*** Opening of Information given ***

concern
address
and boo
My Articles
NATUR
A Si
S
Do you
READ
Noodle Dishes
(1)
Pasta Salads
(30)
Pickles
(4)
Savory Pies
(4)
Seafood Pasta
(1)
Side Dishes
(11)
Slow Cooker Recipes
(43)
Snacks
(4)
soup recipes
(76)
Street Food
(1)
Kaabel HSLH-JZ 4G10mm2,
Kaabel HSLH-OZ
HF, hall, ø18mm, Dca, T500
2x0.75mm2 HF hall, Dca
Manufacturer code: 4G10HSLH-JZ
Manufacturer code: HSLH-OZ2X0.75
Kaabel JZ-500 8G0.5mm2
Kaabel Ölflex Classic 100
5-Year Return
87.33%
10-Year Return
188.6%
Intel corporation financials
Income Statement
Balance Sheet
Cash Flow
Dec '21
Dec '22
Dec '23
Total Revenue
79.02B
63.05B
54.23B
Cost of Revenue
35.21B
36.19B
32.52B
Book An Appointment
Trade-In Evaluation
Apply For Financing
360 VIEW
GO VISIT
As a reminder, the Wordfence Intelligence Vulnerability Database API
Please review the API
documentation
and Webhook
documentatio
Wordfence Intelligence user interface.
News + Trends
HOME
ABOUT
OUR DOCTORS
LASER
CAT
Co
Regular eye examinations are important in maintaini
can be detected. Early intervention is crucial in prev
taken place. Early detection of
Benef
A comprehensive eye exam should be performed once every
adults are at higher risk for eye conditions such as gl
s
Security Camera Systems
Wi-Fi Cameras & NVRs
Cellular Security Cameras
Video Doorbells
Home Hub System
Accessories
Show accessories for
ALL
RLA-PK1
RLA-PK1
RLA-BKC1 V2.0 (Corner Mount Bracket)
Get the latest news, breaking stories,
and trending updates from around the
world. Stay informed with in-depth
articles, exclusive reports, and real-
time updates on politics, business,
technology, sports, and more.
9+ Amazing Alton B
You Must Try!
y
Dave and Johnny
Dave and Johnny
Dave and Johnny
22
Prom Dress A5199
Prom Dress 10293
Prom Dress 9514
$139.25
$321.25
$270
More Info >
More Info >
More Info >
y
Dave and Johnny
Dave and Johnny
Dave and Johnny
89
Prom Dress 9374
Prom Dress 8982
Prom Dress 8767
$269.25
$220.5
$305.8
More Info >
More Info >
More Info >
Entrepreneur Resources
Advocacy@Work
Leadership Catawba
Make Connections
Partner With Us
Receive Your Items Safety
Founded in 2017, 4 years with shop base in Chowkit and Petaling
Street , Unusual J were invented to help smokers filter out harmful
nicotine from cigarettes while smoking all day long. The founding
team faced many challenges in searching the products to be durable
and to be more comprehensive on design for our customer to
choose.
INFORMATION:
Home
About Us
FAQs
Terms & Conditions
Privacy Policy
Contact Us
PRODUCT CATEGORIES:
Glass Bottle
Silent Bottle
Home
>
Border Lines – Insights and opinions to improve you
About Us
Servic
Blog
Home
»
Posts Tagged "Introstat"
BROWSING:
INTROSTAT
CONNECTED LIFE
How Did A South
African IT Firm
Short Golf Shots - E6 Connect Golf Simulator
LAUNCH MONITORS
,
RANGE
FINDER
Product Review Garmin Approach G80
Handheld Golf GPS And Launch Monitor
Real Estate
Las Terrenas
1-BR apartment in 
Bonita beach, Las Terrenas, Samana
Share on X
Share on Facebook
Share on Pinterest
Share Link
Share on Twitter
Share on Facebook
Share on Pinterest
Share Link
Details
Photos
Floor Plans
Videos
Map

*** Close of Information given ***

The goal is a faithful transcription of every entry above.

Result for this exercise:
concern
address
and boo
My Articles
NATUR
A Si
S
Do you
READ
Noodle Dishes
(1)
Pasta Salads
(30)
Pickles
(4)
Savory Pies
(4)
Seafood Pasta
(1)
Side Dishes
(11)
Slow Cooker Recipes
(43)
Snacks
(4)
soup recipes
(76)
Street Food
(1)
Kaabel HSLH-JZ 4G10mm2,
Kaabel HSLH-OZ
HF, hall, ø18mm, Dca, T500
2x0.75mm2 HF hall, Dca
Manufacturer code: 4G10HSLH-JZ
Manufacturer code: HSLH-OZ2X0.75
Kaabel JZ-500 8G0.5mm2
Kaabel Ölflex Classic 100
5-Year Return
87.33%
10-Year Return
188.6%
Intel corporation financials
Income Statement
Balance Sheet
Cash Flow
Dec '21
Dec '22
Dec '23
Total Revenue
79.02B
63.05B
54.23B
Cost of Revenue
35.21B
36.19B
32.52B
Book An Appointment
Trade-In Evaluation
Apply For Financing
360 VIEW
GO VISIT
As a reminder, the Wordfence Intelligence Vulnerability Database API
Please review the API
documentation
and Webhook
documentatio
Wordfence Intelligence user interface.
News + Trends
HOME
ABOUT
OUR DOCTORS
LASER
CAT
Co
Regular eye examinations are important in maintaini
can be detected. Early intervention is crucial in prev
taken place. Early detection of
Benef
A comprehensive eye exam should be performed once every
adults are at higher risk for eye conditions such as gl
s
Security Camera Systems
Wi-Fi Cameras & NVRs
Cellular Security Cameras
Video Doorbells
Home Hub System
Accessories
Show accessories for
ALL
RLA-PK1
RLA-PK1
RLA-BKC1 V2.0 (Corner Mount Bracket)
Get the latest news, breaking stories,
and trending updates from around the
world. Stay informed with in-depth
articles, exclusive reports, and real-
time updates on politics, business,
technology, sports, and more.
9+ Amazing Alton B
You Must Try!
y
Dave and Johnny
Dave and Johnny
Dave and Johnny
22
Prom Dress A5199
Prom Dress 10293
Prom Dress 9514
$139.25
$321.25
$270
More Info >
More Info >
More Info >
y
Dave and Johnny
Dave and Johnny
Dave and Johnny
89
Prom Dress 9374
Prom Dress 8982
Prom Dress 8767
$269.25
$220.5
$305.8
More Info >
More Info >
More Info >
Entrepreneur Resources
Advocacy@Work
Leadership Catawba
Make Connections
Partner With Us
Receive Your Items Safety
Founded in 2017, 4 years with shop base in Chowkit and Petaling
Street , Unusual J were invented to help smokers filter out harmful
nicotine from cigarettes while smoking all day long. The founding
team faced many challenges in searching the products to be durable
and to be more comprehensive on design for our customer to
choose.
INFORMATION:
Home
About Us
FAQs
Terms & Conditions
Privacy Policy
Contact Us
PRODUCT CATEGORIES:
Glass Bottle
Silent Bottle
Home
>
Border Lines – Insights and opinions to improve you
About Us
Servic
Blog
Home
»
Posts Tagged "Introstat"
BROWSING:
INTROSTAT
CONNECTED LIFE
How Did A South
African IT Firm
Short Golf Shots - E6 Connect Golf Simulator
LAUNCH MONITORS
,
RANGE
FINDER
Product Review Garmin Approach G80
Handheld Golf GPS And Launch Monitor
Real Estate
Las Terrenas
1-BR apartment in 
Bonita beach, Las Terrenas, Samana
Share on X
Share on Facebook
Share on Pinterest
Share Link
Share on Twitter
Share on Facebook
Share on Pinterest
Share Link
Details
Photos
Floor Plans
Videos
Map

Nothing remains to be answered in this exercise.